To be done:
• 1. Render the sentence "The page needs to be as flat as possible." from the forum post on book scanning with a digital camera into Spanish.
• 2. In the forum post on book scanning with a digital camera, rename "camera" to "smartphone" and write out everything from "The big drawback" down to "or not, etc)" with that change.

Text extract:
HI all,
I thought I'd share some thoughts on the issue of using digital
cameras, since I'm a long time scanner-user (my first being a hand-scanner -
remember them?) and a relatively new digital camera owner.
Since trying out book scanning (save some money on photocopies at the library) was one of my main reasons for buying one,
runeberg.org/admin/camera.html was an interesting thing to read before I did
so. But the document is a little bit old, so here are my experiences with my
Samsung NV10 10 megapixel camera:
One of my first experiences is that a ten megapixel camera can indeed get quite
good resolution (in DPI), comparable to that of a low-end scanner. The NV10 is
a compact camera, but at the shortest focus distance (about 6 cm) I get a resolution of about 2000 DPI, although that numbers should be taken with a grain
of salt, due to ISO and other interpolation techniques. But even half that is still a
pretty good number. For an A4 (or US letter) page, we're talking about 300-400 DPI.
Now, my experience (using finereader) is that 10 megapixels is more than
you need for good OCR. I also get the impression that the issue of lighting is
a bit overemphasized; I've had good results even with ambient lighting, as long
as the page/camera/photographer is positioned to avoid shadows.
To rank the pitfalls:
The definite number one issue is page geometry. The page needs to be as
flat as possible. While FineReader didn't seem to have much problems with
low contrast, it definitely had problems with any page that wasn't flat. So the
best way to photo books seems to be to position them open at a little over 90 degrees, with the page being photographed as flat as possible. (you can
speed this up by photographing the odd and even pages in two passes)
The second issue is sharpness, which seems quite vital as well. The camera and book need to be steady, and the camera needs to be correctly focused. With some practice, even hand-held results work fine, it's just more difficult.
On the positive side, the sharpness can be checked immediately after
taking the picture. If the picture is bad, it can still be salvaged in most cases
with some post-processing in Photoshop or similar.
Third, I would put the aforementioned issue with lighting. And fourth, I'd bring
up lens abberation, the slight 'fishbowl' effect you get with the camera. It usually isn't a big enough distortion to have an effect on OCR though, but it becomes
very noticable in images, due to the straight lines (of the image border, if nothing else). Images suffer a lot from uneven lighting and lack of color-correctness.
So to summarize: I've found using a digital camera to be a very fast, portable and convenient way to digitize text, and that even working with ambient
lighting and the camera hand-held ("field conditions") it's quite possible, with
some practice, to get results that OCR nearly as well as from a scanner.
The big drawback is images; it's not possible, however, to get a decent image
under "field conditions", at least not without spending quite a bit of time doing
post-processing, which means cancelling out one of the main benefits of using
a camera in the first place.
So for an illustrated book, I wouldn't recommend using a camera; at least not
as a time-saving device. But for plain text the camera can be a better option.
(depending on whether you have a sheet-fed scanner, and whether you want
to preserve the book or not, etc)
When it comes to older Swedish texts in particular, the vast majority of OCR errors would seem to be due to archaic spelling not included in the software's dictionary, and that's the same with either a camera or a scanner.
(Speaking of which, perhaps Runeberg.org could cook up some OCR dictionaries for different time periods?)
/Sven

Data records:
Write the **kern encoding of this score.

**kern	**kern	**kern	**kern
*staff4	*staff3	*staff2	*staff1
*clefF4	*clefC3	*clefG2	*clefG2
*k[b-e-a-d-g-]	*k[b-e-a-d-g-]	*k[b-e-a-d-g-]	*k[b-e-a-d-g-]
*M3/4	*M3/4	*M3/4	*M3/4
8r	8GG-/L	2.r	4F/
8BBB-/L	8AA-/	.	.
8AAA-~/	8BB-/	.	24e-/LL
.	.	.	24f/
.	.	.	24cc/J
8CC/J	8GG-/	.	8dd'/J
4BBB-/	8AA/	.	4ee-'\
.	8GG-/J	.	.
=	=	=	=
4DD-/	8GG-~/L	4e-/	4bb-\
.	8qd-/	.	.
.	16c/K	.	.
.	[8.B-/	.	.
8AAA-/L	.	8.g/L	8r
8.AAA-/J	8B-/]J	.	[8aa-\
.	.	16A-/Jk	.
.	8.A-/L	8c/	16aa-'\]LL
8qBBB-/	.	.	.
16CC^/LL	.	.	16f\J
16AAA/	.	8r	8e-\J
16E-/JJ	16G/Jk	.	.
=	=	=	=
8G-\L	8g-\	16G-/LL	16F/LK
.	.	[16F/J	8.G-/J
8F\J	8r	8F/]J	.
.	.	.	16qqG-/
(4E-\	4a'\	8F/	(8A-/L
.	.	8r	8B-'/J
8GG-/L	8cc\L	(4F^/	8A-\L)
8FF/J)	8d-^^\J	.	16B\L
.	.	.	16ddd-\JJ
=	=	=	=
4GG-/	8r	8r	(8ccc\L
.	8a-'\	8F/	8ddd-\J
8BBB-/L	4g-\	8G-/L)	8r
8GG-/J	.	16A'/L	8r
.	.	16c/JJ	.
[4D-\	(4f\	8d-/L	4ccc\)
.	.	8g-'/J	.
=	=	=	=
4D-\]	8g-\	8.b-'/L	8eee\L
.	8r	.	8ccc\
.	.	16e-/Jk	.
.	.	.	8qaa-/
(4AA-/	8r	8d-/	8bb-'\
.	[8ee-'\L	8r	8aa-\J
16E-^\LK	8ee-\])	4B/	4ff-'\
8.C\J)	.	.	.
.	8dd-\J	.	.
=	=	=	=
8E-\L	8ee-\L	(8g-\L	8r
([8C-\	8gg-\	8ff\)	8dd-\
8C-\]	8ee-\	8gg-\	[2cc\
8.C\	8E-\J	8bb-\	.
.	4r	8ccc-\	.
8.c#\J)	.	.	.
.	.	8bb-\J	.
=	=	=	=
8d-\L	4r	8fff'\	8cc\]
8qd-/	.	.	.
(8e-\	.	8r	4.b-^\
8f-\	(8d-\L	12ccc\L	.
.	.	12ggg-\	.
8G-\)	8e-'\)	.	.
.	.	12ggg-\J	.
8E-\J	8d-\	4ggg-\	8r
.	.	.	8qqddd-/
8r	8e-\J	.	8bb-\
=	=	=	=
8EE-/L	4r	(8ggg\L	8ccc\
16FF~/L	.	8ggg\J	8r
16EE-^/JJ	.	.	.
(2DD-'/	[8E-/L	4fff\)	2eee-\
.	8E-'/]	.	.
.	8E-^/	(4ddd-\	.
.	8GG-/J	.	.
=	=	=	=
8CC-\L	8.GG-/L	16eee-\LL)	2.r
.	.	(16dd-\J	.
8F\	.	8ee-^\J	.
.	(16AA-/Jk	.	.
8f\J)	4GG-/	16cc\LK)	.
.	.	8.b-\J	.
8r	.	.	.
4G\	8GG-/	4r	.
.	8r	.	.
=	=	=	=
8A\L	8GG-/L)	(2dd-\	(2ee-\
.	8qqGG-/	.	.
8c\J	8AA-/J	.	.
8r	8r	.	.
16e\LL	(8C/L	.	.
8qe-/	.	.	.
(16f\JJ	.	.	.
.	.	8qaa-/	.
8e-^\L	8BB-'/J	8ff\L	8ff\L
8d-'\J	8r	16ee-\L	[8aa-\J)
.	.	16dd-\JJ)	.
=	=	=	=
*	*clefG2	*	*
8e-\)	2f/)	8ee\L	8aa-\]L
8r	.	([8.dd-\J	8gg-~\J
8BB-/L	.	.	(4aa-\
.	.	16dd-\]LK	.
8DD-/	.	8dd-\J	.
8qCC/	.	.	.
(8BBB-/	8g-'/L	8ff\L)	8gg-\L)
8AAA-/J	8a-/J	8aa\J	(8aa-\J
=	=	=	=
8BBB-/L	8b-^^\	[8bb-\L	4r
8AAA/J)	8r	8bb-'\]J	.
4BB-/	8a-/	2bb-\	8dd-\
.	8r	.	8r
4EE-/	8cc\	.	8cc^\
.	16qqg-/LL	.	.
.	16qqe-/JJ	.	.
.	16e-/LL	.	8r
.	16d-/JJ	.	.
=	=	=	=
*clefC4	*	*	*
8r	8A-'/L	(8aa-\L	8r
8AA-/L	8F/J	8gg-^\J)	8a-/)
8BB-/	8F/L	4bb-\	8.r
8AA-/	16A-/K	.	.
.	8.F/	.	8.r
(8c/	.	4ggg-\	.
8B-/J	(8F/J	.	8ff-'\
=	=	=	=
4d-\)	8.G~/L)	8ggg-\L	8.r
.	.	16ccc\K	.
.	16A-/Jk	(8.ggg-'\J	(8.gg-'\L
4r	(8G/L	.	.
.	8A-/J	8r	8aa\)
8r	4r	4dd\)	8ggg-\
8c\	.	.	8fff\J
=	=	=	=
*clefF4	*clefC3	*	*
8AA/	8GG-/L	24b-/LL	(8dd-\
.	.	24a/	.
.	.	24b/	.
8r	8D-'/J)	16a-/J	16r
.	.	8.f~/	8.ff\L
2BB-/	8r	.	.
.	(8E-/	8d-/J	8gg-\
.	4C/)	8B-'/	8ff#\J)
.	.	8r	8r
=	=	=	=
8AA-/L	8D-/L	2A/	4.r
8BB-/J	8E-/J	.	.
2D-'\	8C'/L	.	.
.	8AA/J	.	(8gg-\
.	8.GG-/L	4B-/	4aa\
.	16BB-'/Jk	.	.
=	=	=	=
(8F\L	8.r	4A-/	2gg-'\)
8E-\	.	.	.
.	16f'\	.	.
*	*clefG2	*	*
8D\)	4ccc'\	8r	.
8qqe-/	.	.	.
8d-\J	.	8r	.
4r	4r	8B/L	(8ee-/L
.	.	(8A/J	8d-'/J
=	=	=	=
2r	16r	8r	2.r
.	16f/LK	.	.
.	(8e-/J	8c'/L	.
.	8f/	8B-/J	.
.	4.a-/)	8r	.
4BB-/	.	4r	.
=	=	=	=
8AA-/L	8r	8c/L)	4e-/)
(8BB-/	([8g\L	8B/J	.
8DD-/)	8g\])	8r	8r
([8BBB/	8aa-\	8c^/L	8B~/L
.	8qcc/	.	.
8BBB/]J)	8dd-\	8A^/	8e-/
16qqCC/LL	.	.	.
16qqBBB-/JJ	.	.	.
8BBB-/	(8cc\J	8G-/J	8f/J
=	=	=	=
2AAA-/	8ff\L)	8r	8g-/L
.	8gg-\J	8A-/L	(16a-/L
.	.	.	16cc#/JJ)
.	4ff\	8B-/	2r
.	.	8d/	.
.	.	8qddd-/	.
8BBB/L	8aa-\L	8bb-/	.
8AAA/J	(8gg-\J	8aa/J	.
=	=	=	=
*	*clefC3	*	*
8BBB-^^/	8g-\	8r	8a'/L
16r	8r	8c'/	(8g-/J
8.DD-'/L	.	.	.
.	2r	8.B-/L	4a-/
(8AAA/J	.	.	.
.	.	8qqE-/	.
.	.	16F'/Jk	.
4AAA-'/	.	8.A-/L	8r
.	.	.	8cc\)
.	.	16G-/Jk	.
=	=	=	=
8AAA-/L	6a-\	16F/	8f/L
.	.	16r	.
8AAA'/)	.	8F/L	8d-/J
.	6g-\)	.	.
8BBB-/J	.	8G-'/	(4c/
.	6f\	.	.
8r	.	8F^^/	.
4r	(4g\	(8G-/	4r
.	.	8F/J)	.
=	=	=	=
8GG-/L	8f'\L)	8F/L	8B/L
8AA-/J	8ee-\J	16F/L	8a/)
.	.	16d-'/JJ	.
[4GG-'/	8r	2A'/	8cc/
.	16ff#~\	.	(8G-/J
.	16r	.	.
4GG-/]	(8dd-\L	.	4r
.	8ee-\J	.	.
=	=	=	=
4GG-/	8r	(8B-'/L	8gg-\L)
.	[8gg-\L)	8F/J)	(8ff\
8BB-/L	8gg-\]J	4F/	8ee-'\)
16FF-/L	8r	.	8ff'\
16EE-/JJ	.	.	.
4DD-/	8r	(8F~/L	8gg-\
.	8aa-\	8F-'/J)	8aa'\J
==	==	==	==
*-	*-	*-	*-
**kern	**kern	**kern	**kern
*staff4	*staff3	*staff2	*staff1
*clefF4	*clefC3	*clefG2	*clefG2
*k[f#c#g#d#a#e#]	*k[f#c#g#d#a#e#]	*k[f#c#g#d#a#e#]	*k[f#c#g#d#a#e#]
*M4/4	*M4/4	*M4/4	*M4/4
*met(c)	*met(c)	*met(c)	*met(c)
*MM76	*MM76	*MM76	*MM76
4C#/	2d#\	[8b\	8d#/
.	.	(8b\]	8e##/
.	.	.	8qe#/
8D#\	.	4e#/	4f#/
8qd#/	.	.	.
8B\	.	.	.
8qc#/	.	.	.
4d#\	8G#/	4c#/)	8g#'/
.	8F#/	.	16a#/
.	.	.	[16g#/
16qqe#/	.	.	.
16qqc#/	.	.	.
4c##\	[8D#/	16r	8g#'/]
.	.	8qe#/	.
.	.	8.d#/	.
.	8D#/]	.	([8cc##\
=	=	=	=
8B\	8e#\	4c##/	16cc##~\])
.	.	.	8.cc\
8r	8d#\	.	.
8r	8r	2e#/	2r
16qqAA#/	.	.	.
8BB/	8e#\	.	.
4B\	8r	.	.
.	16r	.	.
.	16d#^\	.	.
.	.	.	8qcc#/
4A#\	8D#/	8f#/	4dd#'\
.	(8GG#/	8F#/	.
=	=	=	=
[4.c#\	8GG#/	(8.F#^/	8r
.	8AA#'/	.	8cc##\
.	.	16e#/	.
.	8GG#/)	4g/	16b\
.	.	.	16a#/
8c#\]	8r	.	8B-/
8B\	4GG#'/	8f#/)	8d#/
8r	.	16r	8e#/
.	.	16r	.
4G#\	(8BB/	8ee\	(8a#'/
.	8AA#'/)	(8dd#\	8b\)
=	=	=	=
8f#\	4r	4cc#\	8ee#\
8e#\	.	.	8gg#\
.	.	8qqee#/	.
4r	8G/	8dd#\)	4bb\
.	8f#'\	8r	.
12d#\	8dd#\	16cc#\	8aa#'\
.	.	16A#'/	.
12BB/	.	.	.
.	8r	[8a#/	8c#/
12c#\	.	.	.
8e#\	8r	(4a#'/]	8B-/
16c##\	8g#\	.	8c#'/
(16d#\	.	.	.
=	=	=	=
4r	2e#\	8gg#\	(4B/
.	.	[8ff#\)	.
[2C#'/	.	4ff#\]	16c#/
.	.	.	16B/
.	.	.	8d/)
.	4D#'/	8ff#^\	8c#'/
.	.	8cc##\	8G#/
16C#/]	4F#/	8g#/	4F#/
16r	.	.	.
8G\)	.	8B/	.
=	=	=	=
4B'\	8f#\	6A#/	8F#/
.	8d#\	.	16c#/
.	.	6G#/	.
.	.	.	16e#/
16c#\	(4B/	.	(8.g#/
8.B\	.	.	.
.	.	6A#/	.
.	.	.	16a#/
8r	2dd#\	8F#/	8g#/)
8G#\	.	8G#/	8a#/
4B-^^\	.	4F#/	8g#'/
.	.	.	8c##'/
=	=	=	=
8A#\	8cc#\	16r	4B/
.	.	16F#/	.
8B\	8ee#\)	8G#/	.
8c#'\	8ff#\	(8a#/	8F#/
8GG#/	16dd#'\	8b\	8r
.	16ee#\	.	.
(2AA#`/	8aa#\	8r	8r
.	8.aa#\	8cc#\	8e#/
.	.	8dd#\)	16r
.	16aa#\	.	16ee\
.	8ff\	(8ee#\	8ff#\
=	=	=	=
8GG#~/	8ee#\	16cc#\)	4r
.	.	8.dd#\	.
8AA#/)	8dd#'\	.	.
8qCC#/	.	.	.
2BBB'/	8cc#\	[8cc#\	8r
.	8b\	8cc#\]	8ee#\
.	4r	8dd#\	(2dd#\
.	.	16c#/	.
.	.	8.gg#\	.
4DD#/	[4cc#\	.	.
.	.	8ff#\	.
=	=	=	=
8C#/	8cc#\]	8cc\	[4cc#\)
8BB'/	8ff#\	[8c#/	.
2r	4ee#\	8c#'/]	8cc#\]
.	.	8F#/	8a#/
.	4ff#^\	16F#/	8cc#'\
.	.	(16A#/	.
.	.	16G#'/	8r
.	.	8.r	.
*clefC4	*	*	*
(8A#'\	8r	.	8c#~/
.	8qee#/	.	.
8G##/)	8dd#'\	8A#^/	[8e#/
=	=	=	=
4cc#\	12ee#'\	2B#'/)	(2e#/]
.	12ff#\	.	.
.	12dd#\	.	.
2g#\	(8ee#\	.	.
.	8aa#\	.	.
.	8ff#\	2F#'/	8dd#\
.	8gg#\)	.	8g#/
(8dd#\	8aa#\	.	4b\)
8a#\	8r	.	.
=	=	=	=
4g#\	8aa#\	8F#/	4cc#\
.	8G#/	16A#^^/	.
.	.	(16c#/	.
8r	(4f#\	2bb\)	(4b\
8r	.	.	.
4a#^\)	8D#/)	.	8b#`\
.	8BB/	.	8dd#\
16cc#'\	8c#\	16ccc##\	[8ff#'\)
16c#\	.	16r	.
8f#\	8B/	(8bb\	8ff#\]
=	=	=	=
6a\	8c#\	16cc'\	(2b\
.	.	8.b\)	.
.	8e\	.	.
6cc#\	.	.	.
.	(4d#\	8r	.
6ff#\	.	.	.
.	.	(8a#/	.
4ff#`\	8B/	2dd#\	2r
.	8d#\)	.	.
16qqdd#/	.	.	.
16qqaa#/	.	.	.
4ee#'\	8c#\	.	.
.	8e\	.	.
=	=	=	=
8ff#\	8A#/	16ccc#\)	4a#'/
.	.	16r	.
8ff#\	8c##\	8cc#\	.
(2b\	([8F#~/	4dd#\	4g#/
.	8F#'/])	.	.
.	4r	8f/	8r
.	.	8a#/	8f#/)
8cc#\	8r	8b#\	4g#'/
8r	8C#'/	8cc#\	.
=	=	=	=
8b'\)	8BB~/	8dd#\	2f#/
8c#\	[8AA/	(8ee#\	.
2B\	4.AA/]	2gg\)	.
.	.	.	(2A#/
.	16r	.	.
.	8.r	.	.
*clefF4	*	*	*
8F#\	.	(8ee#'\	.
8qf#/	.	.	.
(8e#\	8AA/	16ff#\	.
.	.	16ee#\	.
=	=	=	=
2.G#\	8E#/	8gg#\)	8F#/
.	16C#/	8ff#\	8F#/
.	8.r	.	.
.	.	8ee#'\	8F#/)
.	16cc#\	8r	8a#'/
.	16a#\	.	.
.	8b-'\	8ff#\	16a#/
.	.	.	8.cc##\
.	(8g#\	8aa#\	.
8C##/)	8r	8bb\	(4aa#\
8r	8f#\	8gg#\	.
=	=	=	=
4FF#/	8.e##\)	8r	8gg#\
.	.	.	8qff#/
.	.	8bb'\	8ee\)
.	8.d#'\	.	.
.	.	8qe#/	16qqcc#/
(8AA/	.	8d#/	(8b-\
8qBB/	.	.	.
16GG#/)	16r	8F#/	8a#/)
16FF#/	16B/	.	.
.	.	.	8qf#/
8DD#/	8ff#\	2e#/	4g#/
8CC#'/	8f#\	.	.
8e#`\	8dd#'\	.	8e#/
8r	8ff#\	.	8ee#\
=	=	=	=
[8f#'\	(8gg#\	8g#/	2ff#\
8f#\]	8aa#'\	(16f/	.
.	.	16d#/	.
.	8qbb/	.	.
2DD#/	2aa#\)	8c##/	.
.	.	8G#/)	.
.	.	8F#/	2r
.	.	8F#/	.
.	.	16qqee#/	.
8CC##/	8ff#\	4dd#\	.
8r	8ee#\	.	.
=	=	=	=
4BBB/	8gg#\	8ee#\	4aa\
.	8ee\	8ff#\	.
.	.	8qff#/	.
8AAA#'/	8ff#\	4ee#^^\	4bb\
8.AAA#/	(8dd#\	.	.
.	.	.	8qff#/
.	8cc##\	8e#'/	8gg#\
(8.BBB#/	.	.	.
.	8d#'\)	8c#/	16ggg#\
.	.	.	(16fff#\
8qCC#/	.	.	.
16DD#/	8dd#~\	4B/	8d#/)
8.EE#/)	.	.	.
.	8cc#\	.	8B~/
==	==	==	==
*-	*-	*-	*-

Answers to the problems:
• 1. La página tiene que estar lo más plana posible.

• 2.
The big drawback is images; it's not possible, however, to get a decent image
under "field conditions", at least not without spending quite a bit of time doing
post-processing, which means cancelling out one of the main benefits of using
a smartphone in the first place.
So for an illustrated book, I wouldn't recommend using a smartphone; at least not
as a time-saving device. But for plain text the smartphone can be a better option.
(depending on whether you have a sheet-fed scanner, and whether you want
to preserve the book or not, etc)